**Task objective:**
Could you format every line of text in the records below as a Markdown table with the columns "Row" and "Line", leaving out blank lines and the pictures?

[Stored data entries]
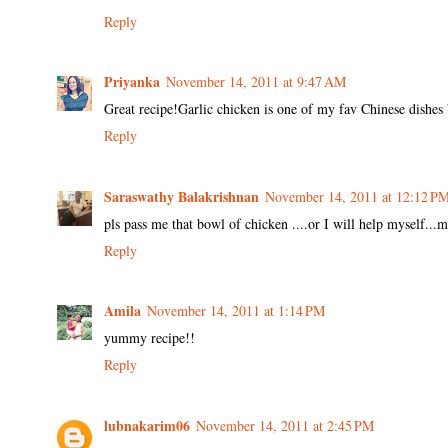
Reply
Priyanka
November 14, 2011 at 9:47 AM
Great recipe!Garlic chicken is one of my fav Chinese dishes 
Reply
Saraswathy Balakrishnan
November 14, 2011 at 12:12 P
pls pass me that bowl of chicken ....or I will help myself...
Reply
Amila
November 14, 2011 at 1:14 PM
yummy recipe!!
Reply
lubnakarim06
November 14, 2011 at 2:45 PM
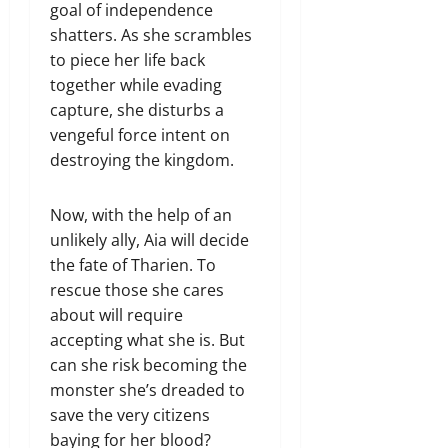
goal of independence
shatters. As she scrambles
to piece her life back
together while evading
capture, she disturbs a
vengeful force intent on
destroying the kingdom.
Now, with the help of an
unlikely ally, Aia will decide
the fate of Tharien. To
rescue those she cares
about will require
accepting what she is. But
can she risk becoming the
monster she’s dreaded to
save the very citizens
baying for her blood?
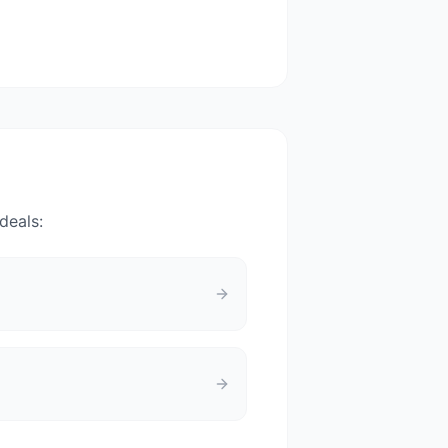
deals:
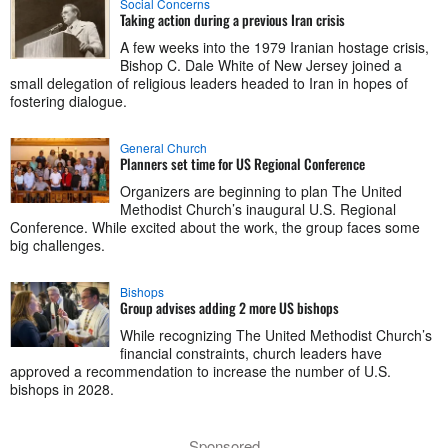
Social Concerns
Taking action during a previous Iran crisis
A few weeks into the 1979 Iranian hostage crisis,
Bishop C. Dale White of New Jersey joined a
small delegation of religious leaders headed to Iran in hopes of
fostering dialogue.
General Church
Planners set time for US Regional Conference
Organizers are beginning to plan The United
Methodist Church’s inaugural U.S. Regional
Conference. While excited about the work, the group faces some
big challenges.
Bishops
Group advises adding 2 more US bishops
While recognizing The United Methodist Church’s
financial constraints, church leaders have
approved a recommendation to increase the number of U.S.
bishops in 2028.
Sponsored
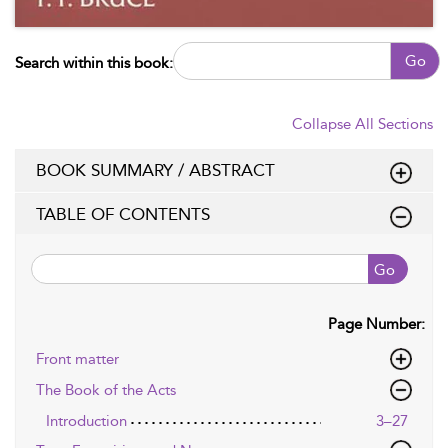
Go
Search within this book:
Collapse All Sections
BOOK SUMMARY / ABSTRACT
TABLE OF CONTENTS
Go
Page Number:
Front matter
The Book of the Acts
Introduction
3–27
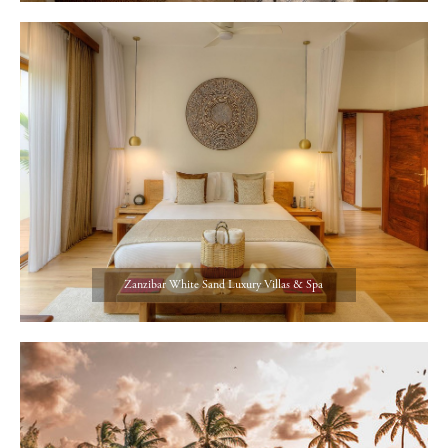
Zanzibar White Sand Luxury Villas & Spa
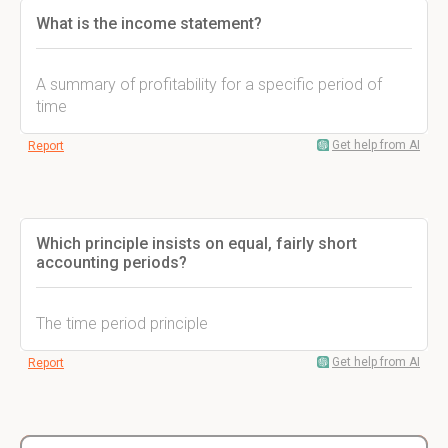
What is the income statement?
A summary of profitability for a specific period of
time
Get help from AI
Report
Which principle insists on equal, fairly short
accounting periods?
The time period principle
Get help from AI
Report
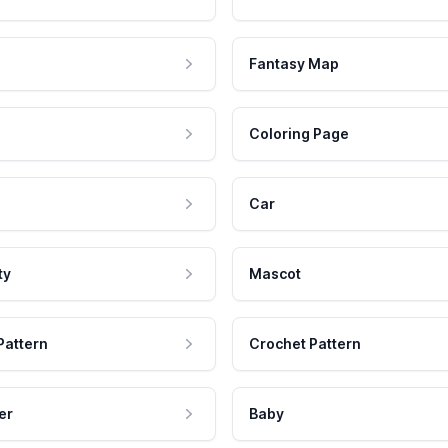
Fantasy Map
Coloring Page
Car
ty
Mascot
Pattern
Crochet Pattern
er
Baby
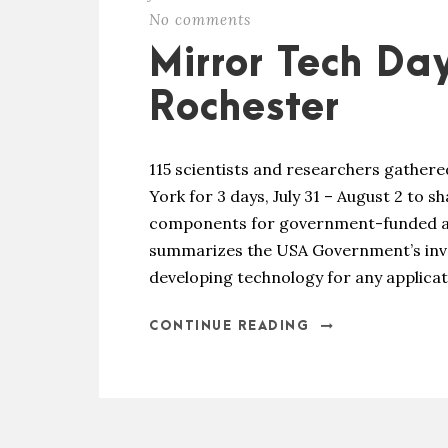
No comments
Mirror Tech Day
Rochester
115 scientists and researchers gather
York for 3 days, July 31 – August 2 to s
components for government-funded ap
summarizes the USA Government’s inves
developing technology for any applicati
CONTINUE READING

**Completed task:**
| Row | Line |
|---|---|
| 1 | Reply |
| 2 | Priyanka |
| 3 | November 14, 2011 at 9:47 AM |
| 4 | Great recipe!Garlic chicken is one of my fav Chinese dishes  |
| 5 | Reply |
| 6 | Saraswathy Balakrishnan |
| 7 | November 14, 2011 at 12:12 P |
| 8 | pls pass me that bowl of chicken ....or I will help myself... |
| 9 | Reply |
| 10 | Amila |
| 11 | November 14, 2011 at 1:14 PM |
| 12 | yummy recipe!! |
| 13 | Reply |
| 14 | lubnakarim06 |
| 15 | November 14, 2011 at 2:45 PM |
| 16 | goal of independence |
| 17 | shatters. As she scrambles |
| 18 | to piece her life back |
| 19 | together while evading |
| 20 | capture, she disturbs a |
| 21 | vengeful force intent on |
| 22 | destroying the kingdom. |
| 23 | Now, with the help of an |
| 24 | unlikely ally, Aia will decide |
| 25 | the fate of Tharien. To |
| 26 | rescue those she cares |
| 27 | about will require |
| 28 | accepting what she is. But |
| 29 | can she risk becoming the |
| 30 | monster she’s dreaded to |
| 31 | save the very citizens |
| 32 | baying for her blood? |
| 33 | deals: |
| 34 | Social Concerns |
| 35 | Taking action during a previous Iran crisis |
| 36 | A few weeks into the 1979 Iranian hostage crisis, |
| 37 | Bishop C. Dale White of New Jersey joined a |
| 38 | small delegation of religious leaders headed to Iran in hopes of |
| 39 | fostering dialogue. |
| 40 | General Church |
| 41 | Planners set time for US Regional Conference |
| 42 | Organizers are beginning to plan The United |
| 43 | Methodist Church’s inaugural U.S. Regional |
| 44 | Conference. While excited about the work, the group faces some |
| 45 | big challenges. |
| 46 | Bishops |
| 47 | Group advises adding 2 more US bishops |
| 48 | While recognizing The United Methodist Church’s |
| 49 | financial constraints, church leaders have |
| 50 | approved a recommendation to increase the number of U.S. |
| 51 | bishops in 2028. |
| 52 | Sponsored |
| 53 | Go |
| 54 | Search within this book: |
| 55 | Collapse All Sections |
| 56 | BOOK SUMMARY / ABSTRACT |
| 57 | TABLE OF CONTENTS |
| 58 | Go |
| 59 | Page Number: |
| 60 | Front matter |
| 61 | The Book of the Acts |
| 62 | Introduction |
| 63 | 3–27 |
| 64 | Zanzibar White Sand Luxury Villas & Spa |
| 65 | What is the income statement? |
| 66 | A summary of profitability for a specific period of |
| 67 | time |
| 68 | Get help from AI |
| 69 | Report |
| 70 | Which principle insists on equal, fairly short |
| 71 | accounting periods? |
| 72 | The time period principle |
| 73 | Get help from AI |
| 74 | Report |
| 75 | Fantasy Map |
| 76 | Coloring Page |
| 77 | Car |
| 78 | ty |
| 79 | Mascot |
| 80 | Pattern |
| 81 | Crochet Pattern |
| 82 | er |
| 83 | Baby |
| 84 | No comments |
| 85 | Mirror Tech Day |
| 86 | Rochester |
| 87 | 115 scientists and researchers gather |
| 88 | York for 3 days, July 31 – August 2 to s |
| 89 | components for government-funded ap |
| 90 | summarizes the USA Government’s inves |
| 91 | developing technology for any applicati |
| 92 | CONTINUE READING |